Сейчас приведу образец рабочего собрания. Такие были по всей стране. Навидался. Наслушался. В организациях умудрялись проводить их совместно с коммунистами. И назывались они коммунистические пятницы. И это ещё один факт. Первым, среди рабочих, выступил Балаболкин.
- Сейчас, когда наша страна напряглась как стальная пружина и идет к завершению пятилетки, мы – коммунисты, как один, конечно, с рабочим классом, должны каждый на своем месте отдавать все свои силы для выполнения плана. – говорил оратор и вид у него был такой, словно он стоял перед зеркалом и любовался собой, своими четкими движениями, стройной фигурой, красивой сединой на висках, а главное, своей зажигательной речью.
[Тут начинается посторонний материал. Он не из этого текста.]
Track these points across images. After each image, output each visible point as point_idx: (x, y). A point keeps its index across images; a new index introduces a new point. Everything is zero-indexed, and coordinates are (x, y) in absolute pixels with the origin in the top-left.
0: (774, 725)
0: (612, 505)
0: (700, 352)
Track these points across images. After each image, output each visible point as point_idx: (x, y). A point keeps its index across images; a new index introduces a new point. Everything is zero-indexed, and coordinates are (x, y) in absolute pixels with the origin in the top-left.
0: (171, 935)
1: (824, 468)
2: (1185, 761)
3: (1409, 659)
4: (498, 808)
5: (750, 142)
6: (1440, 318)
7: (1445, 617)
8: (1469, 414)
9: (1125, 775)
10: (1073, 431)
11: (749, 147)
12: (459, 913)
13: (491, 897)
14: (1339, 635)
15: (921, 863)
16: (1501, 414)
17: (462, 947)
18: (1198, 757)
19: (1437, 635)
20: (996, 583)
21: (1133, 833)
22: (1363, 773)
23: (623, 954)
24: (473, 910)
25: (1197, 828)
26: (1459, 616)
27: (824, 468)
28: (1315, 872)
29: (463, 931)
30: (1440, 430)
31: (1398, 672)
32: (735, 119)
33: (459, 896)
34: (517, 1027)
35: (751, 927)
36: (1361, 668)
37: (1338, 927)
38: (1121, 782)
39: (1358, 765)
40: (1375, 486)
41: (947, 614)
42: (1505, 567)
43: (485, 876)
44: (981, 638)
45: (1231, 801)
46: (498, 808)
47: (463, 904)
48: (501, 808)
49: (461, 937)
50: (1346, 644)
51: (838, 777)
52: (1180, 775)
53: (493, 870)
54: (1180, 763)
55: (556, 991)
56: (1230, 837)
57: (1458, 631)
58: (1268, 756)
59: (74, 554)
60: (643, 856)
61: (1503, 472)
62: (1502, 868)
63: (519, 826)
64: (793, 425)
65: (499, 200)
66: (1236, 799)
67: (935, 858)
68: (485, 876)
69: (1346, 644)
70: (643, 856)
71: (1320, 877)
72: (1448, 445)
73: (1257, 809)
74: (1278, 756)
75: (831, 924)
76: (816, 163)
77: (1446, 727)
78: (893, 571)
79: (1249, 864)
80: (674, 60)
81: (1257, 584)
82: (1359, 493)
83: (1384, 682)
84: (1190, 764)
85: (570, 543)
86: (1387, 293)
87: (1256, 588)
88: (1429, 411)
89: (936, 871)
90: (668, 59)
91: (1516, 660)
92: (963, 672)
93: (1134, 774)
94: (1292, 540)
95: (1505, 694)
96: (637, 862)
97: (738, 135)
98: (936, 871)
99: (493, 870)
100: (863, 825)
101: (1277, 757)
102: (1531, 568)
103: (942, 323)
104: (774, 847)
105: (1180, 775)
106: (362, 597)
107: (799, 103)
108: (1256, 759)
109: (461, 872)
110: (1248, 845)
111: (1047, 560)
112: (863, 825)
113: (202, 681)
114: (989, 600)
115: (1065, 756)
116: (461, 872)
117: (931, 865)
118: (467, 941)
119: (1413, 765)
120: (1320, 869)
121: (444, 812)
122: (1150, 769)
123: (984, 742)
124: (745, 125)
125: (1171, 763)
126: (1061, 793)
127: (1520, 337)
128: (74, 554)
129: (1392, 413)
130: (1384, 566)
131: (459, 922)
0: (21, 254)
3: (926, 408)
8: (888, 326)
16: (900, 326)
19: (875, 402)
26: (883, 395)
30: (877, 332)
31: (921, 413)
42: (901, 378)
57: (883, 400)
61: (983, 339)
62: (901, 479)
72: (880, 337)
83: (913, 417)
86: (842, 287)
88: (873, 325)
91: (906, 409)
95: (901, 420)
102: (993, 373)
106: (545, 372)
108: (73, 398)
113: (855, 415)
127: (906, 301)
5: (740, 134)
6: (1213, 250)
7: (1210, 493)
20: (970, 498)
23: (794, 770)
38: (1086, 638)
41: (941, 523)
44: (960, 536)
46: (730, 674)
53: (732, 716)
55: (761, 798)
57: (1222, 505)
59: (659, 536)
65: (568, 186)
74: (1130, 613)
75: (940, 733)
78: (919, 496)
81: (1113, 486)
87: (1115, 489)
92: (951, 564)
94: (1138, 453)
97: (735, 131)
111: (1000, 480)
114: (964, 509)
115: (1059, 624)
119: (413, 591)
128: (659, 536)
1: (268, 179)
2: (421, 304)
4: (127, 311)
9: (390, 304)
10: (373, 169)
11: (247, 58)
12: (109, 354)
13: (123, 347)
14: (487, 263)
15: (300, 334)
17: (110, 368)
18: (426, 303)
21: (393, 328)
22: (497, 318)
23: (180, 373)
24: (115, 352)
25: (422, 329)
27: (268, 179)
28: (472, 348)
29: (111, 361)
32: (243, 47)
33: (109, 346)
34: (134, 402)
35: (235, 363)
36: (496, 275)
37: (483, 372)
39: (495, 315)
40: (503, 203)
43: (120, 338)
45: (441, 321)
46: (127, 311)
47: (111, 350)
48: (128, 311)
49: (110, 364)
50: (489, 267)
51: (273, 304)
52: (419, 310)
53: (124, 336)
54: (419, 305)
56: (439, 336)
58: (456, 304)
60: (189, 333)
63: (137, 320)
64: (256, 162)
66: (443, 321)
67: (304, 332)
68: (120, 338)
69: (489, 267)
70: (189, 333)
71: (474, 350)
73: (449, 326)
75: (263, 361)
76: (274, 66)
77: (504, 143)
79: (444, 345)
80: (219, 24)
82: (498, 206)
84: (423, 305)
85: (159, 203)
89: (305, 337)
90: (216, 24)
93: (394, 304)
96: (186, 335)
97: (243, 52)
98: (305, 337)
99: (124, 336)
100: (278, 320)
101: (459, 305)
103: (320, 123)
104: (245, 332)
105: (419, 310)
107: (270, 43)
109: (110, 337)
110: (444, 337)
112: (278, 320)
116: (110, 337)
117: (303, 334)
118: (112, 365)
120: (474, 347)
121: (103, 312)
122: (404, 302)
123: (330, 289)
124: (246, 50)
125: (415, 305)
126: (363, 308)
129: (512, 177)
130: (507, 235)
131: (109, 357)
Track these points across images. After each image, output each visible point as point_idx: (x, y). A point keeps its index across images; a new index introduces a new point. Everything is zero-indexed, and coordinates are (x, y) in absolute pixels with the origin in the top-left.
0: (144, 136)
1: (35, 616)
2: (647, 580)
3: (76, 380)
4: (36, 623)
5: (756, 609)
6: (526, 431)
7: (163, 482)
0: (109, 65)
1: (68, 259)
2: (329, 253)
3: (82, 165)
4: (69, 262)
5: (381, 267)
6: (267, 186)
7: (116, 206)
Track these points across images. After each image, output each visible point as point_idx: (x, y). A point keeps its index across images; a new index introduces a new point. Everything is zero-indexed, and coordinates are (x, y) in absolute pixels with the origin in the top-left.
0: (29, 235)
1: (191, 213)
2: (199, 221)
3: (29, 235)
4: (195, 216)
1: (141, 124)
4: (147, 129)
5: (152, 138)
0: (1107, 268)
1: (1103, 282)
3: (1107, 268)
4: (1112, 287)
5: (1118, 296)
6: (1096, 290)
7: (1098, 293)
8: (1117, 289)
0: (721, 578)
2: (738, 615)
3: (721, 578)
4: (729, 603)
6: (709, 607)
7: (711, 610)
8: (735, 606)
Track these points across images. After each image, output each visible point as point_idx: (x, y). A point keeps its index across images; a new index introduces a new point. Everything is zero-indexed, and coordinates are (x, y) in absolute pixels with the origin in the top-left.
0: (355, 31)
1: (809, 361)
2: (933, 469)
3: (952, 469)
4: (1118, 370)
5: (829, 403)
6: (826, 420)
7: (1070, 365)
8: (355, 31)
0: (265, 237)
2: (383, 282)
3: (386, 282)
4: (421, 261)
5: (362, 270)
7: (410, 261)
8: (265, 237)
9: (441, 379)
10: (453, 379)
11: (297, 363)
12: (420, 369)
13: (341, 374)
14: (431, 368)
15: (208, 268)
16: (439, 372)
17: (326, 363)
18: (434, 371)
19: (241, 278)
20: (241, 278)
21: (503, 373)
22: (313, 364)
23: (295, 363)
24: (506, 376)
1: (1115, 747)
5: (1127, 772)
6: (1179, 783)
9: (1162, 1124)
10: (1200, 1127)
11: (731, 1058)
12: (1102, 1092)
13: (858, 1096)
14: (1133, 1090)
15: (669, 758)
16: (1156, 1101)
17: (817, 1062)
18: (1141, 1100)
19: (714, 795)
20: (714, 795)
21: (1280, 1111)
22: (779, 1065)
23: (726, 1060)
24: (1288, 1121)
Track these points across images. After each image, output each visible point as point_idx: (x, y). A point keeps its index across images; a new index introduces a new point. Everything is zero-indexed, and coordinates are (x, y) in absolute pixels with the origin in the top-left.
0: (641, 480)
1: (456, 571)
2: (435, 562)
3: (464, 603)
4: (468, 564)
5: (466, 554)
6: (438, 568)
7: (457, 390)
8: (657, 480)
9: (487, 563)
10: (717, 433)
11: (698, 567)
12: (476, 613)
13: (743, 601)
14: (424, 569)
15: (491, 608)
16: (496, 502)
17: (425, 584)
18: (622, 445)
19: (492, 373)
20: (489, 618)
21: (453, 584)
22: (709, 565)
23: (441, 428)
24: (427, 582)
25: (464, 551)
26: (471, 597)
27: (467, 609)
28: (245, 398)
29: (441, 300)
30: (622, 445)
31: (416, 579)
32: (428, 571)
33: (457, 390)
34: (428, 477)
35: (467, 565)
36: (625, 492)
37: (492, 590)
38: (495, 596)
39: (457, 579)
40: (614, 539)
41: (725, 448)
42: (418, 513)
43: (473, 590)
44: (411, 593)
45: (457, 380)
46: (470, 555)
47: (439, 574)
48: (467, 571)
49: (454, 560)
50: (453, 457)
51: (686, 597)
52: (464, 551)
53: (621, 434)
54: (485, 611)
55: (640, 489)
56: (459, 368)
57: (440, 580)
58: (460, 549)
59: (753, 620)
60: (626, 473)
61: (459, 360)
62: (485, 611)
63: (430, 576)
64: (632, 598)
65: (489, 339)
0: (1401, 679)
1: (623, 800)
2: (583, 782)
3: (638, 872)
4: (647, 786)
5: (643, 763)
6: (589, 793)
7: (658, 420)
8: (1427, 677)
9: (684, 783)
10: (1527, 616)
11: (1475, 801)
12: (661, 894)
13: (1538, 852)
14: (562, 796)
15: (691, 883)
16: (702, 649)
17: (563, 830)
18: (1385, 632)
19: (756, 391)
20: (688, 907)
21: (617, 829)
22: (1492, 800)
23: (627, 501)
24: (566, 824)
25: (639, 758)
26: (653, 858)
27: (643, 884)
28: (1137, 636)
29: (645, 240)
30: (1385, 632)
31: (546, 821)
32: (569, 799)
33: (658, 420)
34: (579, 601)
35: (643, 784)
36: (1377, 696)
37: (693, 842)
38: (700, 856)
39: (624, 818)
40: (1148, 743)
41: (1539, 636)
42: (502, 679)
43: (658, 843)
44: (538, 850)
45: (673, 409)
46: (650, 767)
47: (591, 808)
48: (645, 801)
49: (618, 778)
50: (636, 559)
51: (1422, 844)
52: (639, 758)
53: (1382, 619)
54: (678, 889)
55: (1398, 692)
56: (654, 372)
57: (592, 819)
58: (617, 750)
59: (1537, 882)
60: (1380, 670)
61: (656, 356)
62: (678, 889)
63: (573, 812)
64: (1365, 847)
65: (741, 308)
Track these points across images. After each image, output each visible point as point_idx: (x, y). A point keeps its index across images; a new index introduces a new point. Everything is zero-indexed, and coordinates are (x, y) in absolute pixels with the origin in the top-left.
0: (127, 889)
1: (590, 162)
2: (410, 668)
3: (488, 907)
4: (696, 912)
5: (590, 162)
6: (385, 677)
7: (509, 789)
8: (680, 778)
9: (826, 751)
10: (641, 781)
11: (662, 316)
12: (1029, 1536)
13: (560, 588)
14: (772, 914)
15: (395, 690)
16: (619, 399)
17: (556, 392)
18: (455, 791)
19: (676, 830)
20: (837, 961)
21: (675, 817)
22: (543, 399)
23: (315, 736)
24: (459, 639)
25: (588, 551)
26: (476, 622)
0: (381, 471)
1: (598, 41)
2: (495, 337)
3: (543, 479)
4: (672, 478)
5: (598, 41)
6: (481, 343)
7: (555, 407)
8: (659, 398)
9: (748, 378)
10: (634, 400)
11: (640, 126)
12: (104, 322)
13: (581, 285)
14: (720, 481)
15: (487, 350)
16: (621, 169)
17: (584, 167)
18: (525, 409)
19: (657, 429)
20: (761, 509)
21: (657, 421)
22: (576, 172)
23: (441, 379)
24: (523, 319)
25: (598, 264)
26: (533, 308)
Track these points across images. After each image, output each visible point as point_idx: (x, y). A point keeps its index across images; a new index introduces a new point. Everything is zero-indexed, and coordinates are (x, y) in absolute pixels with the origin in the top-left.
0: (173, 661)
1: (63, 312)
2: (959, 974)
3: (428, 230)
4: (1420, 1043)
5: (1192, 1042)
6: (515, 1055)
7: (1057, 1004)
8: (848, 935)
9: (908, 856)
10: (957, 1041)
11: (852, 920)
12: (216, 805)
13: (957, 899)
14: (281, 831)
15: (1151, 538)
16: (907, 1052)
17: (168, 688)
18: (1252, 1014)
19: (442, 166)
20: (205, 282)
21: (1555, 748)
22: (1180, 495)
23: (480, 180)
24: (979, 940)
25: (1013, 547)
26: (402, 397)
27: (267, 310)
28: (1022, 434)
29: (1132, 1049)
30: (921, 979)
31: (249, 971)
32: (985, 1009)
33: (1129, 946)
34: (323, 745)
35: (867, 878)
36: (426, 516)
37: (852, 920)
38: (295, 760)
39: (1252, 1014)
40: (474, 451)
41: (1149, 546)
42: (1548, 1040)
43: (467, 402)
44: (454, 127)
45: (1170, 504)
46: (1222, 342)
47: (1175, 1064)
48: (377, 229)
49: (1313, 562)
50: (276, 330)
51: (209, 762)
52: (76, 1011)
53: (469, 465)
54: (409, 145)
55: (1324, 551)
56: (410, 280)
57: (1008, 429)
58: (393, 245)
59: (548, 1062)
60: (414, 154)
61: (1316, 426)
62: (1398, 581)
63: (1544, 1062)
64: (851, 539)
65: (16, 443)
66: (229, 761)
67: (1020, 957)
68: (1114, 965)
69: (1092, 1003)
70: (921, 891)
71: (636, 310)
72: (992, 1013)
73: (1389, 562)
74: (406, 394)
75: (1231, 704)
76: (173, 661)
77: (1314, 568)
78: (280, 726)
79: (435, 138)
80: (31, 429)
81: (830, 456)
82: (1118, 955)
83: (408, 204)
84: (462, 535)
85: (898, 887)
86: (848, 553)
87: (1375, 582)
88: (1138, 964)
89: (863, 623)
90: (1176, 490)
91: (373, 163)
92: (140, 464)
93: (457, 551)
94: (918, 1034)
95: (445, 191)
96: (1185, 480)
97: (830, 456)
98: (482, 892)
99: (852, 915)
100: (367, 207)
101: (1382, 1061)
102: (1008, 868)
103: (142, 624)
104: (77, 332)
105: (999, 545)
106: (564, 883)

А она так и лилась из него. – Я задаю себе вопрос. Сможем ли мы выполнить план до конца года. И отвечаю. – И он обвел нашу братию орлиным взором и резко махнул рукой. – Сможем. Но только в том случае, если сплотимся вокруг нашей коммунистической партии, и если каждый из нас задаст себе вопрос, а что он сделал для партии, для народа?..И снова задаю себе вопрос…
Ещё что-то говорил о монолитности, о вдохновении, о сияющих вершинах и ещё о чем-то…
После него вылез на трибуну главный инженер Хамов. Этот жук с задатками государственного воришки, заговорил о любимой теме. Говорил о честности среди рабочих. И что он поймал одного рабочего, который украл горсть гвоздей. А в это время рабочие везли Хамову на дачу украденную обрезную доску. Появился на трибуне и бригадир Линьков. Он мечтал получить третью награду. За это надо постоянно выступать на трибуне. Однажды он мне сказал:
- Все играют. Почему я не могу поиграть. Давай, Юрий, вместе играть. На грудь бы ещё одну железяку для порядку…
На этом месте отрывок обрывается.